Totto Pastime received her M.Sc. from the National Institute of Virology India. She is currently completing a project in Sweden and is eager to understand more about virus-host interactions
A glimpse at the potential of phage therapy in tackling antibiotic resistance
As we showed you in a previous article on Infective Perspective, antibiotic resistant hospital-associated infections are on the rise. You can check out this short film to learn more about the mounting problem of drug resistance. Recent news regarding a 70 year old Nevada woman, who died from an infection resistant to all antibiotics in the US, is worrisome. When I read the news in the beginning of 2017, I immediately scrolled up and down to read the general public’s reactions. Sure enough, an author from the same magazine tweeted back his own article providing the plan to tackle drug-resistant infections compiled by Jim O’Neill and his team. The report includes several recommendations to solve the problem, one of which is to increase financial support (via the Global Innovation Fund) to fund early-stage infection research to supply more drugs. More opportunities for microbes to develop resistance.
New drugs can work as therapy or prevention and come in many shapes and sizes. As someone majoring in virology, though, I am most intrigued by a little-known antibacterial called phage therapy. This therapy uses a type of virus called bacteriophage (which literally means “bacteria eater”), to target pathogenic bacteria, infect, and kill them. Microbiologists began enthusiastically to practice this type of medicine in the early 1920s and 1930s, but excitement waned after World War II, when antibiotics were discovered and took over modern medicine. Stephen T Abedon and colleagues wrote a thorough review of the history of phage therapy in the western world. The review also outlines many benefit of phages as antibacterial agents, but it appears that most countries have neglected this mode of treatment in favor of antibiotic pills. There is one major exception: the Soviet Union.

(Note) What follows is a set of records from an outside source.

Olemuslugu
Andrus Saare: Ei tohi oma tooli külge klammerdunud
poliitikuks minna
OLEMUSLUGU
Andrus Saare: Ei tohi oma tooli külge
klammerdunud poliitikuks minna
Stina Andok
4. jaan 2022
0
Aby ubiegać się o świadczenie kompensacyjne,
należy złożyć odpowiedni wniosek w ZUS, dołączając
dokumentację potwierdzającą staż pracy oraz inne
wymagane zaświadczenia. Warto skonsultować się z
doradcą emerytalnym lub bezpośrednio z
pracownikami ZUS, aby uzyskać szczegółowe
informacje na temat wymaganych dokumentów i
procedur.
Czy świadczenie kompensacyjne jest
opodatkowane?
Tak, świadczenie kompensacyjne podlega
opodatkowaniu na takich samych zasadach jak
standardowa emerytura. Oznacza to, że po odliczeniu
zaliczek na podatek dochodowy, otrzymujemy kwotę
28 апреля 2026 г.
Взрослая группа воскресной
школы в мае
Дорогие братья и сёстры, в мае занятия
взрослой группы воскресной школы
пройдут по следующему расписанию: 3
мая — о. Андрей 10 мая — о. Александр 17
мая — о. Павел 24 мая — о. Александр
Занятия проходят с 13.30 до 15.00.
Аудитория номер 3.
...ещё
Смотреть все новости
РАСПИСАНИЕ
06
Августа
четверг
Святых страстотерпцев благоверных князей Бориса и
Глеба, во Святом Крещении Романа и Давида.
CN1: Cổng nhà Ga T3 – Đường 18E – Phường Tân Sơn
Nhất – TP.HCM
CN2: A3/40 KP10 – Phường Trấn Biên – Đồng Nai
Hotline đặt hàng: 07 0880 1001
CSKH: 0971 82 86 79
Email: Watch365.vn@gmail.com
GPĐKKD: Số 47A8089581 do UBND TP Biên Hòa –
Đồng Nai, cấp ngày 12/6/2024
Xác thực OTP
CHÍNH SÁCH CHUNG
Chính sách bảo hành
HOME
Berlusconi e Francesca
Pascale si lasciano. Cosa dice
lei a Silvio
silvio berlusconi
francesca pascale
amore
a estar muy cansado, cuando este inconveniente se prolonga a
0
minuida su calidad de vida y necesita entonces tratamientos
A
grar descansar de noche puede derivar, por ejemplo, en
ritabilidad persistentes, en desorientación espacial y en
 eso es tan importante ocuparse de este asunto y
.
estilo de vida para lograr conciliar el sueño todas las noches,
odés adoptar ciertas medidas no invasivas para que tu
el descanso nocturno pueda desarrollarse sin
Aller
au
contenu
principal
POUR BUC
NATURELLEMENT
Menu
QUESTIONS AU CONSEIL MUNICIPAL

Russia, Georgia and Poland produce phages for local clinical use as well as well as for the military. This happened because they had less access to antibiotics (for political and financial reasons at the time antibiotics first entered the market) and phages offered a cheap, effective alternative. Moreover, today, they continue the use of phage therapy for medical tourism in which many patients fly across the world to receive this type of therapy in Tbilisi, Georgia.

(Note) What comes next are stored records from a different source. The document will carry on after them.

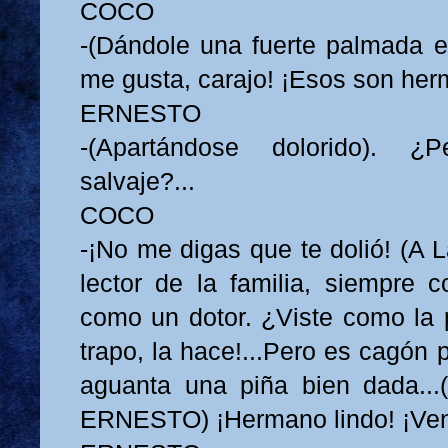
COCO
-(Dándole una fuerte palmada en
me gusta, carajo! ¡Esos son he
ERNESTO
-(Apartándose dolorido). 
salvaje?...
COCO
-¡No me digas que te dolió! (A 
lector de la familia, siempre c
como un dotor. ¿Viste como la 
trapo, la hace!...Pero es cagón 
aguanta una piña bien dada...
ERNESTO) ¡Hermano lindo! ¡Ve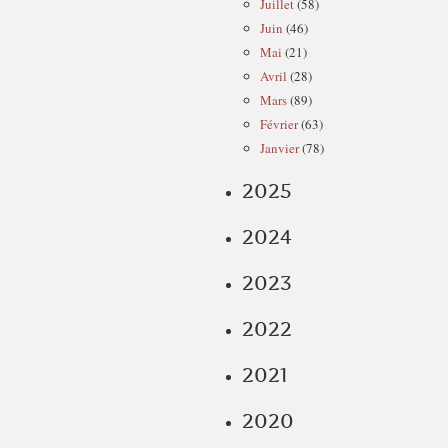
Juillet
(58)
Juin
(46)
Mai
(21)
Avril
(28)
Mars
(89)
Février
(63)
Janvier
(78)
2025
2024
2023
2022
2021
2020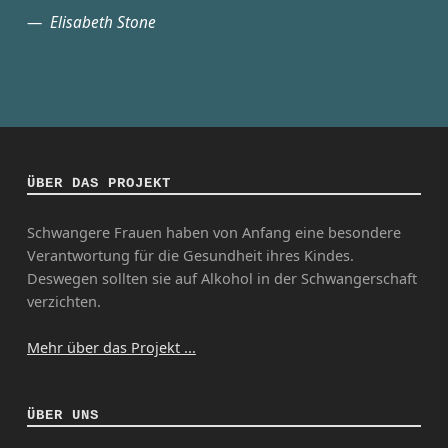
Elisabeth Stone
ÜBER DAS PROJEKT
Schwangere Frauen haben von Anfang eine besondere
Verantwortung für die Gesundheit ihres Kindes.
Deswegen sollten sie auf Alkohol in der Schwangerschaft
verzichten.
Mehr über das Projekt ...
ÜBER UNS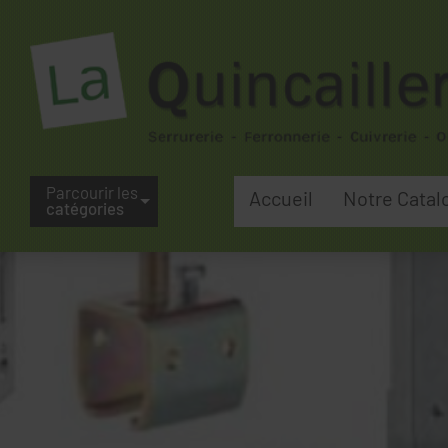
Parcourir les
Accueil
Notre Catal
catégories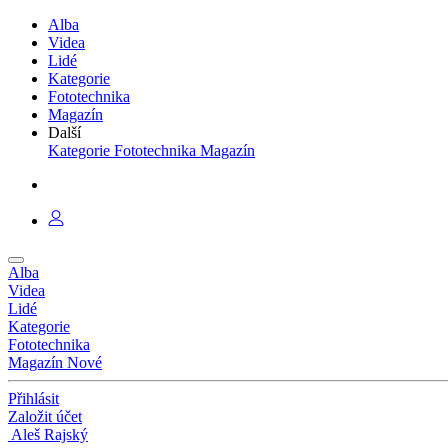
Alba
Videa
Lidé
Kategorie
Fototechnika
Magazín
Další
Kategorie
Fototechnika
Magazín
Alba
Videa
Lidé
Kategorie
Fototechnika
Magazín
Nové
Přihlásit
Založit účet
Aleš Rajský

For the rest of the world, with the significant concern of antibiotic resistance, it is worth looking for alternatives when all other marketed antibacterial treatments fail, as they did for the woman who recently died in Nevada. But has phage therapy ever been used elsewhere?
A former R&D director of a private diagnostics company that focuses on bacterial tests, Drew Smith, has responded in online Q&As on why phage therapy has not taken off in most parts of the world. He listed lack of interest from pharma companies and financial backup as the top reasons for phage therapy’s absence in the modern western market. There is also the issue of regulation; regulating antibiotic use is easy because every pill of a given drug is chemically identical to the next. Phages, however, are dynamic entities whose populations will change (naturally or artificially) to target specific bacterial species. Current FDA-like regulations therefore make it difficult to manage so-called “dynamic” therapies, and the introduction of phage therapy to a western market would require novel policy considerations. But on a brighter note, almost two years ago the EU funded a clinical trial on phages to assess its international standards. The PhagoBurn project is the largest phage project today and consists of partners and researchers from France, Switzerland and Belgium.

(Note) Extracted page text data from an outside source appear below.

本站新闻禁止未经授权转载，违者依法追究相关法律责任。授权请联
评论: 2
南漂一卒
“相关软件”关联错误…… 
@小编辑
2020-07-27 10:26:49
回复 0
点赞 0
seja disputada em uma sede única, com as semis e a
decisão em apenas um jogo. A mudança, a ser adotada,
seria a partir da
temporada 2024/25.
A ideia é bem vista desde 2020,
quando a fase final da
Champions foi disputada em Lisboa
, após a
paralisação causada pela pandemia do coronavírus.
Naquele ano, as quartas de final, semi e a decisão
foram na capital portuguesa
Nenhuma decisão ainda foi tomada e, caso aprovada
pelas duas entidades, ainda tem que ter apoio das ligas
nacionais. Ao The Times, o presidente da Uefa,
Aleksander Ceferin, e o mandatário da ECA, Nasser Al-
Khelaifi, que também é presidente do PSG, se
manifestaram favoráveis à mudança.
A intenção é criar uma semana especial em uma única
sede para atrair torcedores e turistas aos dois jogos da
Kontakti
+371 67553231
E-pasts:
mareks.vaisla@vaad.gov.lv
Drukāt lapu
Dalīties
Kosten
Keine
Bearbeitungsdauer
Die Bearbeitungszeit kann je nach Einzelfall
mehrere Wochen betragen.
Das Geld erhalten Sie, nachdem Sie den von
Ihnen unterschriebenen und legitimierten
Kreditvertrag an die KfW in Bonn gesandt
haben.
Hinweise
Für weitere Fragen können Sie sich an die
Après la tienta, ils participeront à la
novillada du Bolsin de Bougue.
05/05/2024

One of the groups involved in the PhagoBurn project is Pherecydes Pharma, located in France. The company recently released some good news on the project. In their latest publication, they reported success when combining phages and antibiotics to treat Pseudomonas aeruginosa infections. P. aeruginosa is a bacterial species that has an ability to develop resistance to antibiotics quite rapidly and is known to be very difficult to treat, especially in individuals suffering from cystic fibrosis. There are several antibiotics that have activity against this pathogen, and one of them is called ciprofloxacin. The researchers from Pherecydes found that the combination of Pseudomonas-infecting phages with ciprofloxacin resulted in synergy to increase efficacy in clearing P. aeruginosa infections.
So far with this outcome, it seems that efforts in combating antibiotic resistance using phages are not completely unfeasible, nor are they particularly expensive. Although the technology is considered relatively outdated, with the advent of gene editing phages can be patented and manipulated to target highly specific bacterial strains for an even more targeted therapy than the average broad-spectrum antibiotic. This could serve as a way to attract big industries to fund more research in the field.